I am viewing from intention as written, when written for the films. It seems plausible that “Darth Jar Jar” or something similar could have been an original, but abandoned intention.
Willie in Temple of Doom. So what if she wasn’t cut out for the big adventure! She liked her life in Shanghai- dresses, performing, champagne, and nightlife. She didn’t ask for any of what happened next!
Skyler White. I didn’t even know that she was hated quite a lot. I always thought she is actually the most sane person given the situation she’s in.
Same, and I suspect that not many people ever did hate Skylar… But the narrative makes for good content, so the few that did hate on Skylar got portrayed as the majority.
IIRC, though, Anna Gunn mentioned having a lot of negative interactions with the audience conflating her with her character… So who knows.
I like how these conversations always ignore the wrong things Skylar did, such as cheating with Ted.
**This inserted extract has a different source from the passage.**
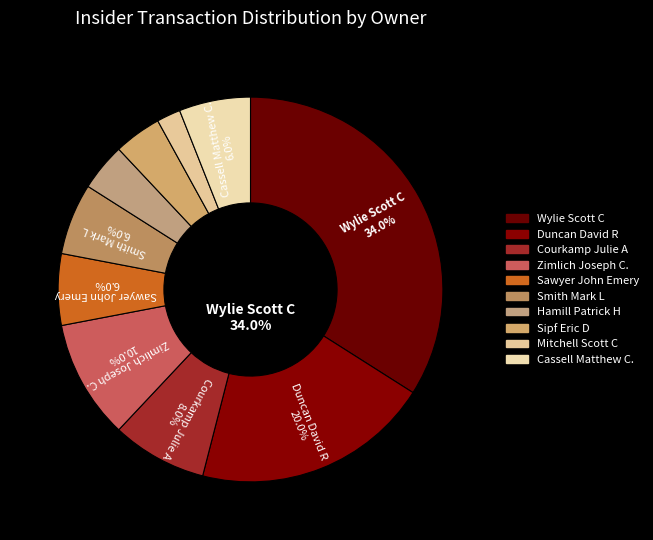

To the nearest percent, what is the difference between the Sawyer John Emery and Courkamp Julie A slice percentages?

2%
It’s always “well Walter was the devil, so anything she did was ok”. She still begins the show by showing very little care for his birthday and making it feel like a chore. She’s literally part of why he feels he’s in a hum drum boring life with no control. His character ark is largely about him going from a meek high school professor afraid to do anything into a completely fearless kingpin who finally has control over his life. Yes, the point is that he goes too far. But it’s also shown pretty clearly early on that he feels powerless and like his life is out of control(you know, like a sudden terminal cancer diagnosis might do).
Was Walter a bad person? Yes. Was Skylar also a bad person who didn’t truly see him as an equal and who, when given the chance, cheats on him remorselessly? Also yup.
Multiple people can be bad. Even Hank, arguably one of the most moral characters, suffers from major blindspots and is a dismissive dick to Marie.
People defending Skylar are the kind of people that say “I can do what I want because it’s a free country” and get shocked when they learn there are consequences to their actions, even if justified.